The music is Jonny Greenwood, the guitarist of Radiohead. I thought I would hear a soundtrack like Paranoid Android, but I chose some just right off-the-shelf songs. The lyrics and scenes are all in place. As for the conflict between mother and son and Eva driving. His pipa music (looks like "Ambush on Ten Sides"?), different people have different opinions, for me it's a little drama.

The guitar sound wall at the end of the credits is very good.

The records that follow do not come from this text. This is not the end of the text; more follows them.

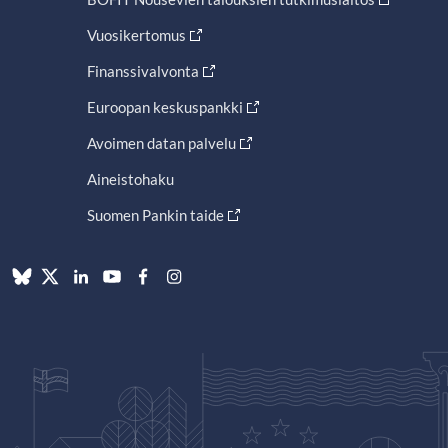
Vuosikertomus
Finanssivalvonta
Euroopan keskuspankki
Avoimen datan palvelu
Aineistohaku
Suomen Pankin taide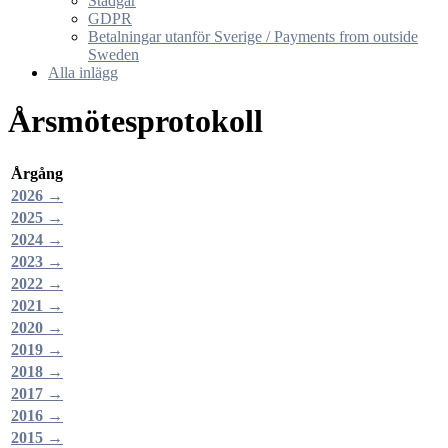
Stadgar
GDPR
Betalningar utanför Sverige / Payments from outside
Sweden
Alla inlägg
Årsmötesprotokoll
Årgång
2026 →
2025 →
2024 →
2023 →
2022 →
2021 →
2020 →
2019 →
2018 →
2017 →
2016 →
2015 →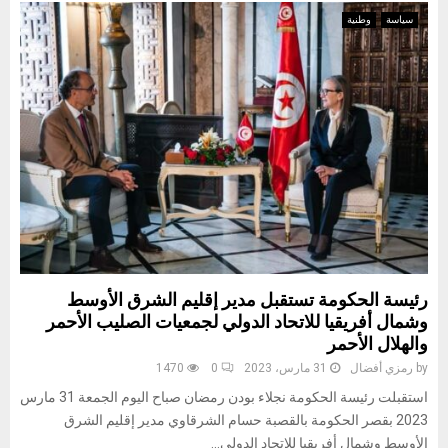
سياسة
وطنية
رئيسة الحكومة تستقبل مدير إقليم الشرق الأوسط
وشمال أفريقيا للاتحاد الدولي لجمعيات الصليب الأحمر
والهلال الأحمر
by
رمزي أفضال
31 مارس، 2023
0
1470
استقبلت رئيسة الحكومة نجلاء بودن رمضان صباح اليوم الجمعة 31 مارس
2023 بقصر الحكومة بالقصبة حسام الشرقاوي مدير إقليم الشرق
الأوسط وشمال أفريقيا للاتحاد الدولي...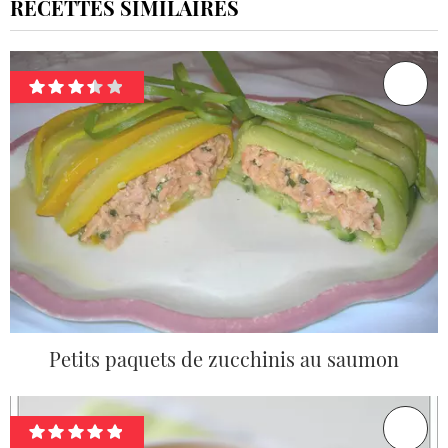
RECETTES SIMILAIRES
Petits paquets de zucchinis au saumon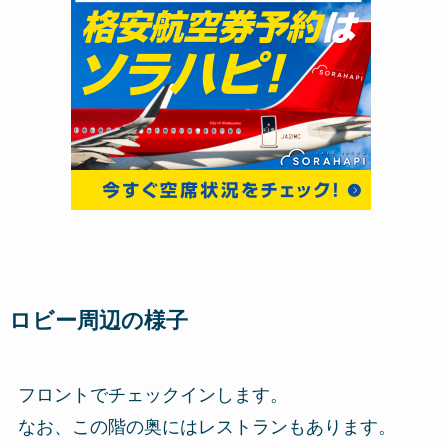
ロビー周辺の様子
フロントでチェックインします。
なお、この階の奥にはレストランもあります。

View more about We Need to Talk About Kevin reviews

Extended Reading
  • Shane 2022-03-26 09:01:05

    I was disgusted at the beginning of the Spanish Tomato Festival, although everyone was very happy, but the expression was a discordant twist. And that baby, you're not so good at asking for a sense of existence! ? Both mother and son have problems. The interspersed editing, the ubiquitous noise, and the ubiquitous unpleasant redness of this film is truly bizarre. . . The soundtrack is really ambush, I heard it right = =

  • Nadia 2022-04-24 07:01:06

    89/100, Ramsay's audio-visual skills are truly amazing: the use of a large number of shallow focus and virtual focus lenses has accumulated psychological anxiety, the use of light and shadow is quite "horrifying", the rapid panning is quite decisive, and the color is also very good. Reflecting the characters, the music is very interesting. Editing is like a key to breaking time and space, taking the camera into the spiritual realm. The strong stylized audio-visual highlights the perspective factor, dazzling, as if walking in hell. Disturbing, a psychological thriller!

We Need to Talk About Kevin quotes

  • Celia: Me and Kevin were playing Xmas kidnapping.

  • Eva: [standing at the counter of the miniature golf course, the mother sees a group of obese people and rails to her son] Whenever I see fat people, they're always eating. Don't give me any of this... 'slow metabolism, it's my glands' crap.